Six of the best from the Chief Whip

Back from Anglesey - the mother of Wales, and in the past at least, the naughty child of Welsh local government. I admit I was going to make that metaphor work hard in today's blog entry, weave in naughty steps, slap downs and so on. But you may be relieved to know that there's no need.

The metaphor is strangely apt, but the story that's got AMs hot under the collar is quite different. And yes, you'll argue the GDP figures are much more significant - but you'll read about those elsewhere. You won't read about this.

Changes in the composition of Assembly committees rarely merit much of a mention on this blog or anywhere else - but not so what's just taken place on the Children and Young People Committee. The Chief Whip Janice Gregory has summarily removed three Labour members, including its chair Christine Chapman, from the committee at extremely short notice.

A motion in plenary yesterday afternoon replaced Christine Chapman, Julie Morgan and Jenny Rathbone with Ann Jones, David Rees and Keith Davies as members of the committee, including Ann Jones as the new chair, moved over from the chair of the Communities Committee, which, in a swift swap, is now chaired by Christine Chapman.

The changes took place with immediate effect. This morning, the committee is starting a day of evidence taking on the long and complex Social Services Bill, including evidence from the Children's Commissioner.

The committee started in a hastily scheduled private session. When the microphones were switched on, Ms Jones asked committee members to "bear with her" as she'd only found out late yesterday afternoon she was chairing the meeting at all.

Opposition sources say the whole operation is a pig's ear - emphasising that there are now three new members of the committee coming to the scrutiny of this troubled Bill cold.

Why then?

The pressure group Children Are Unbeatable are among several groups who are pushing for the Social Services Bill to be amended in order to make it a legislative vehicle for a ban on smacking children.
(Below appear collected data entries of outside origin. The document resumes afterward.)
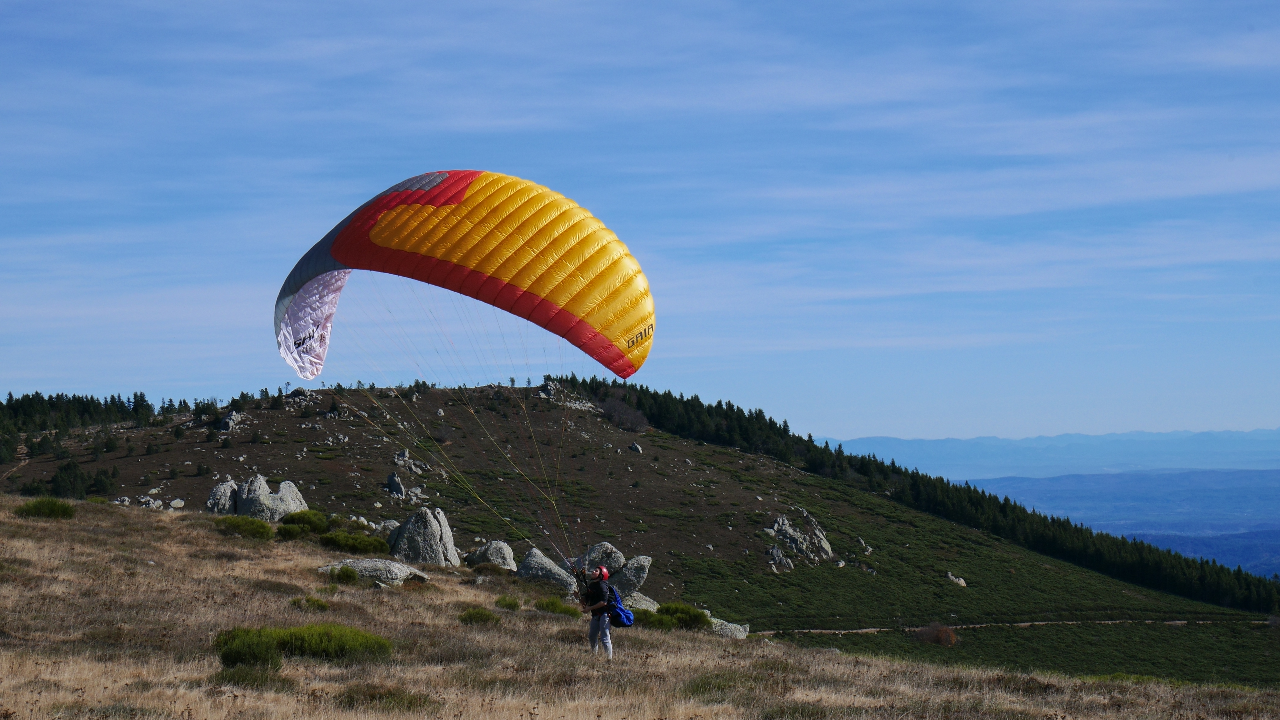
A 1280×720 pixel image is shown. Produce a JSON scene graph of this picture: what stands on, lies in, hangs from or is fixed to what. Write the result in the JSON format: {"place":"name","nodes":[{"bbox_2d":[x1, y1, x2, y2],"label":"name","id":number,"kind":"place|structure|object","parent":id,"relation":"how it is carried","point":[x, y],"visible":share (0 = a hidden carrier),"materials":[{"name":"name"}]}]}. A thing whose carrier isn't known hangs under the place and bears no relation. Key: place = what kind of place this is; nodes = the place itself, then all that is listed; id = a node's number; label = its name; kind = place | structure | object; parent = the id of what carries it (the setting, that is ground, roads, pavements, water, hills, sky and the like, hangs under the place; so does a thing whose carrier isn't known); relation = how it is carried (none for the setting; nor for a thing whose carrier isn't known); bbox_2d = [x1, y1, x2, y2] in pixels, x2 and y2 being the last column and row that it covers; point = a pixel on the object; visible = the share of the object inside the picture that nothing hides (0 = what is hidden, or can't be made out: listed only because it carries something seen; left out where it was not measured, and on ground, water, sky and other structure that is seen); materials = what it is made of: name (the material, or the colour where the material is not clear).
{"place":"outdoors","nodes":[
{"label":"outdoors","id":0,"kind":"place"},
{"bbox_2d":[0,382,1279,694],"label":"hill","id":1,"kind":"structure","parent":0,"point":[271,417],"materials":[{"name":"green plant"}]},
{"bbox_2d":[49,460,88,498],"label":"tree","id":2,"kind":"object","parent":1,"relation":"on","point":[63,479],"visible":0.85,"materials":[{"name":"green plant"}]},
{"bbox_2d":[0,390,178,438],"label":"tree line","id":3,"kind":"object","parent":1,"relation":"on","point":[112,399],"visible":0.78,"materials":[{"name":"green wood"}]},
{"bbox_2d":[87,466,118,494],"label":"shrub","id":4,"kind":"object","parent":1,"relation":"on","point":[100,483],"visible":0.88,"materials":[{"name":"green plant"}]},
{"bbox_2d":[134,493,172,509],"label":"rock","id":5,"kind":"object","parent":1,"relation":"on","point":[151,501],"visible":0.75,"materials":[{"name":"stone"}]},
{"bbox_2d":[168,497,185,508],"label":"rock","id":6,"kind":"object","parent":1,"relation":"on","point":[174,504],"visible":0.96,"materials":[{"name":"stone"}]},
{"bbox_2d":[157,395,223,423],"label":"tree","id":7,"kind":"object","parent":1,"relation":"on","point":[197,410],"visible":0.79,"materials":[{"name":"green plant"}]},
{"bbox_2d":[204,476,239,513],"label":"rock","id":8,"kind":"object","parent":1,"relation":"on","point":[227,488],"visible":0.61,"materials":[{"name":"grey stone"}]},
{"bbox_2d":[218,409,246,432],"label":"rock","id":9,"kind":"object","parent":1,"relation":"on","point":[234,414],"visible":0.87,"materials":[{"name":"grey stone"}]},
{"bbox_2d":[234,474,308,520],"label":"rock","id":10,"kind":"object","parent":1,"relation":"on","point":[295,492],"visible":0.69,"materials":[{"name":"grey stone"}]},
{"bbox_2d":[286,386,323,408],"label":"rock","id":11,"kind":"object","parent":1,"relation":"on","point":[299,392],"visible":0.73,"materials":[{"name":"grey stone"}]},
{"bbox_2d":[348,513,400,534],"label":"rock","id":12,"kind":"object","parent":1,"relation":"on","point":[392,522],"visible":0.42,"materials":[{"name":"grey stone"}]},
{"bbox_2d":[385,471,406,498],"label":"rock","id":13,"kind":"object","parent":1,"relation":"on","point":[397,483],"visible":0.93,"materials":[{"name":"grey stone"}]},
{"bbox_2d":[388,449,427,478],"label":"rock","id":14,"kind":"object","parent":1,"relation":"on","point":[406,456],"visible":0.88,"materials":[{"name":"grey stone"}]},
{"bbox_2d":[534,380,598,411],"label":"rock","id":15,"kind":"object","parent":1,"relation":"on","point":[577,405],"visible":0.55,"materials":[{"name":"grey stone"}]},
{"bbox_2d":[597,397,649,432],"label":"shrub","id":16,"kind":"object","parent":1,"relation":"on","point":[614,417],"visible":0.85,"materials":[{"name":"plant"}]},
{"bbox_2d":[628,442,642,453],"label":"rock","id":17,"kind":"object","parent":1,"relation":"on","point":[635,446],"visible":0.94,"materials":[{"name":"grey stone"}]},
{"bbox_2d":[766,544,795,570],"label":"rock","id":18,"kind":"object","parent":1,"relation":"on","point":[778,556],"visible":0.86,"materials":[{"name":"grey stone"}]},
{"bbox_2d":[769,512,834,568],"label":"rock","id":19,"kind":"object","parent":1,"relation":"on","point":[790,531],"visible":0.84,"materials":[{"name":"grey stone"}]},
{"bbox_2d":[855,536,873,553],"label":"rock","id":20,"kind":"object","parent":1,"relation":"on","point":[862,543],"visible":0.87,"materials":[{"name":"grey stone"}]},
{"bbox_2d":[550,375,1279,617],"label":"forest","id":21,"kind":"object","parent":1,"relation":"on","point":[718,405],"visible":0.52,"materials":[{"name":"green wood"}]},
{"bbox_2d":[915,622,958,646],"label":"shrub","id":22,"kind":"object","parent":1,"relation":"on","point":[945,634],"visible":0.81,"materials":[{"name":"brown plant"}]},
{"bbox_2d":[946,571,966,586],"label":"rock","id":23,"kind":"object","parent":1,"relation":"on","point":[961,581],"visible":0.85,"materials":[{"name":"grey stone"}]},
{"bbox_2d":[0,0,1279,446],"label":"sky","id":24,"kind":"structure","parent":0,"point":[866,426],"materials":[{"name":"blue"}]},
{"bbox_2d":[0,495,1279,719],"label":"dry grass field","id":25,"kind":"structure","parent":0,"point":[5,520],"materials":[{"name":"brown plant"}]},
{"bbox_2d":[15,497,76,519],"label":"shrub","id":26,"kind":"object","parent":25,"relation":"on","point":[51,513],"visible":0.91,"materials":[{"name":"green plant"}]},
{"bbox_2d":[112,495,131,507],"label":"rock","id":27,"kind":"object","parent":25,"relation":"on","point":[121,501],"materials":[{"name":"grey stone"}]},
{"bbox_2d":[217,515,273,538],"label":"shrub","id":28,"kind":"object","parent":25,"relation":"on","point":[248,529],"visible":0.92,"materials":[{"name":"green plant"}]},
{"bbox_2d":[213,627,284,670],"label":"shrub","id":29,"kind":"object","parent":25,"relation":"on","point":[225,641],"visible":0.85,"materials":[{"name":"green plant"}]},
{"bbox_2d":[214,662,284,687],"label":"shrub","id":30,"kind":"object","parent":25,"relation":"on","point":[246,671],"visible":0.82,"materials":[{"name":"green plant"}]},
{"bbox_2d":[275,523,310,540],"label":"shrub","id":31,"kind":"object","parent":25,"relation":"on","point":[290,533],"visible":0.92,"materials":[{"name":"green plant"}]},
{"bbox_2d":[277,509,328,533],"label":"shrub","id":32,"kind":"object","parent":25,"relation":"on","point":[302,520],"visible":0.83,"materials":[{"name":"green plant"}]},
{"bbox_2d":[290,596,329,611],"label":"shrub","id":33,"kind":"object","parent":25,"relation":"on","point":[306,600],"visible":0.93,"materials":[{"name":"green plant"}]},
{"bbox_2d":[271,624,393,661],"label":"shrub","id":34,"kind":"object","parent":25,"relation":"on","point":[315,645],"visible":0.79,"materials":[{"name":"green plant"}]},
{"bbox_2d":[325,565,360,583],"label":"shrub","id":35,"kind":"object","parent":25,"relation":"on","point":[346,575],"visible":0.96,"materials":[{"name":"green plant"}]},
{"bbox_2d":[318,530,388,553],"label":"shrub","id":36,"kind":"object","parent":25,"relation":"on","point":[357,543],"visible":0.91,"materials":[{"name":"green plant"}]},
{"bbox_2d":[317,558,430,584],"label":"rock","id":37,"kind":"object","parent":25,"relation":"on","point":[366,565],"visible":0.69,"materials":[{"name":"grey stone"}]},
{"bbox_2d":[338,684,433,710],"label":"shrub","id":38,"kind":"object","parent":25,"relation":"on","point":[410,703],"visible":0.91,"materials":[{"name":"green plant"}]},
{"bbox_2d":[386,505,461,566],"label":"rock","id":39,"kind":"object","parent":25,"relation":"on","point":[408,540],"visible":0.86,"materials":[{"name":"grey stone"}]},
{"bbox_2d":[457,607,500,625],"label":"shrub","id":40,"kind":"object","parent":25,"relation":"on","point":[487,618],"visible":0.94,"materials":[{"name":"green plant"}]},
{"bbox_2d":[464,540,518,571],"label":"boulder","id":41,"kind":"object","parent":25,"relation":"on","point":[498,556],"visible":0.89,"materials":[{"name":"grey stone"}]},
{"bbox_2d":[494,595,522,610],"label":"shrub","id":42,"kind":"object","parent":25,"relation":"on","point":[510,606],"visible":0.95,"materials":[{"name":"green plant"}]},
{"bbox_2d":[515,548,579,592],"label":"rock","id":43,"kind":"object","parent":25,"relation":"on","point":[545,568],"visible":0.8,"materials":[{"name":"grey stone"}]},
{"bbox_2d":[532,597,581,616],"label":"shrub","id":44,"kind":"object","parent":25,"relation":"on","point":[547,606],"visible":0.88,"materials":[{"name":"green plant"}]},
{"bbox_2d":[576,565,619,657],"label":"person","id":45,"kind":"object","parent":25,"relation":"on","point":[607,643],"visible":0.94},
{"bbox_2d":[273,170,652,384],"label":"paraglider","id":46,"kind":"object","parent":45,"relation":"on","point":[614,369],"visible":0.9,"materials":[{"name":"fabric"}]},
{"bbox_2d":[603,585,635,627],"label":"backpack","id":47,"kind":"object","parent":45,"relation":"attached to","point":[619,611],"visible":0.54,"materials":[{"name":"blue fabric"}]},
{"bbox_2d":[576,542,626,580],"label":"rock","id":48,"kind":"object","parent":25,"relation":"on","point":[616,556],"visible":0.65,"materials":[{"name":"grey stone"}]},
{"bbox_2d":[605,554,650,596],"label":"rock","id":49,"kind":"object","parent":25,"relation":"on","point":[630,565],"visible":0.71,"materials":[{"name":"grey stone"}]},
{"bbox_2d":[623,591,661,611],"label":"rock","id":50,"kind":"object","parent":25,"relation":"on","point":[642,602],"visible":0.52,"materials":[{"name":"grey stone"}]},
{"bbox_2d":[629,608,670,629],"label":"shrub","id":51,"kind":"object","parent":25,"relation":"on","point":[651,623],"visible":0.61,"materials":[{"name":"green plant"}]},
{"bbox_2d":[654,602,708,629],"label":"shrub","id":52,"kind":"object","parent":25,"relation":"on","point":[686,613],"visible":0.75,"materials":[{"name":"green plant"}]},
{"bbox_2d":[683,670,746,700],"label":"shrub","id":53,"kind":"object","parent":25,"relation":"on","point":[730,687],"visible":0.78,"materials":[{"name":"green plant"}]},
{"bbox_2d":[708,617,750,638],"label":"rock","id":54,"kind":"object","parent":25,"relation":"on","point":[727,629],"visible":0.6,"materials":[{"name":"grey stone"}]},
{"bbox_2d":[748,614,1268,637],"label":"dirt path","id":55,"kind":"structure","parent":0,"point":[869,629],"materials":[{"name":"brown soil"}]},
{"bbox_2d":[819,427,1279,478],"label":"distant mountain range","id":56,"kind":"structure","parent":0,"point":[922,460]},
{"bbox_2d":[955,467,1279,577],"label":"distant hill","id":57,"kind":"structure","parent":0,"point":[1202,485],"materials":[{"name":"blue"}]},
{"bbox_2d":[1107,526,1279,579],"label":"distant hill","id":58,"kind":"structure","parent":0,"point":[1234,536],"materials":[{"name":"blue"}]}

Last week, during the Health committee's scrutiny of the Bill, Plaid Cymru's Lindsay Whittle said he would move amendments to write a ban on to the face of the Bill. He was urged against his by the Deputy Minister Gwenda Thomas during her evidence. (I've corrected this paragraph, by the way, to get my committees straight.)

In 2011 Julie Morgan and Christine Chapman co-sponsored a motion in the Assembly calling for a smacking ban. , externalAnother sponsor was Lindsay Whittle.

Were the Government worried that the three Labour members would side with Mr Whittle rather than Mrs.Thomas when their committee comes to lay amendments? That's what the opposition parties think and its difficult to think of another explanation for a wholesale change of personnel at such short notice. We've had a quick chat in this office and reckon it's the first time we've seen it happen.

With the three Labour votes, the smacking ban amendment would have been carried by the committee, which would have left the Welsh Government being forced to re-amend it at stage three in full plenary to remove it.

The question is this: if the Government gives a Bill to an Assembly committee to scrutinise and amend, and they decide they want to amend it in a way that the Government doesn't like, is it really democratic simply to change the members of the committee instead?